L’astrologia di cui è piena tutta la
storia del mondo religioso dei bassi tempi, è oggi considerata
come una scienza bastarda che non ha altro merito che di
aver partorito una scienza vera quale è l’astronomia. Non
pertanto l’astrologia e l’astronomia sono due cose molto diverse
tra loro, come l’alchimia trasmutatoria e la chimica di
laboratorio – e v’è della gente che ancora si occupa di alchimia
e di astrologia: tutto sta a capire che cosa siano queste due
cose per dichiarare poi da competenti se sono scienze o
pseudo-scienze.
Fatte queste premesse, e lasciando tutta
la responsabilità alle persone che me le comunicano, do queste
notizie:
A –
Secondo i calcoli astrologici compiuti nell’ultimo trimestre, mi
risulta che non vi sarà per l’Ovest di Europa, per le coste Nord
e Nord Ovest dell’Africa, per l’America del Nord e la parte
settentrionale del Sud America, Australia e Giappone nessuna
estesa morìa o pestilenzia che abbia forza di espansione
epidemica o pandemica. Probabilità di tal genere d’invasione
però si approssima e pare debba essere epidemia di forma già
sparita da tempo nella storia delle epidemie.

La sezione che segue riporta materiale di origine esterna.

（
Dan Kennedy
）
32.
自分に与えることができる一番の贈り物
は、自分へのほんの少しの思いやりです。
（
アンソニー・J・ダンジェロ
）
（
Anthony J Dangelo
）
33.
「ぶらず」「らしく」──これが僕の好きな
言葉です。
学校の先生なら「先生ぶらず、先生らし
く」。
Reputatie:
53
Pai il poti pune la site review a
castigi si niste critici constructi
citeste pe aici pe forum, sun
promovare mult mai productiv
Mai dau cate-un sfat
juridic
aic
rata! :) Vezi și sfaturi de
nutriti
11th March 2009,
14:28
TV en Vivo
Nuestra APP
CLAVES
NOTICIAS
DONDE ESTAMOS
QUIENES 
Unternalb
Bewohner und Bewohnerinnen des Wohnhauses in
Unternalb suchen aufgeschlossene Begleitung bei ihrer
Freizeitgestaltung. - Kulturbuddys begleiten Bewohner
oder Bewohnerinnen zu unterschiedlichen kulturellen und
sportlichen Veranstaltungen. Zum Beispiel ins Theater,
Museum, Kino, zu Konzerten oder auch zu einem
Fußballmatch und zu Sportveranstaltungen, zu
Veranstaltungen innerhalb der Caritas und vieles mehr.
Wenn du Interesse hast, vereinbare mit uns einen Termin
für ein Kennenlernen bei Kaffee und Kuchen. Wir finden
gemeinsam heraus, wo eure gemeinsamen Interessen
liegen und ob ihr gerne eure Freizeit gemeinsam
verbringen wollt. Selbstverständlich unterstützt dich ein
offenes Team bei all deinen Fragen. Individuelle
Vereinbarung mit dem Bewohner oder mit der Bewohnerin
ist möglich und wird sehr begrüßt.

Il tempo in cui si dovrebbe manifestare sarebbe nella fine
del ciclo lunare che comincia dopo il solstizio d’inverno.
Roma, 22 agosto 1910.
K. N.
Come si vede il tempo e la forma epidemica non è precisata che
molto vagamente. In questa seconda comunicazione sarebbe
definito o preannunziato un carattere epidemico:
B
– Devo prevenirle che i miei studii mi portano a questa
conclusione: Invasione colerica vera e propria non vi sarà, ma
prossimamente in Europa pare probabile (direi certa) una forma
diffusissima di malattia di pelle o periferica (vajuolo, lebbra,
morbillo, rogna, peste?). Che il cielo voglia dimostrare false
le mie previsioni.
Chieti, 26 agosto.
R. B.
Quanti lettori non diranno: crepino gli
astrologi?
ó
Tintura di Canape
indiana come profilattica del colera
Un medico della marina inglese, William Wood suggerì l’estratto o la tintura di canape indiana in tempo di colera, poche gocce la mattina il mezzogiorno e la sera. Fu largamente provata al 1884 nel colera di Napoli dai volontari della Croce Bianca e chi ne usò fu sempre immune. – Un abbonato.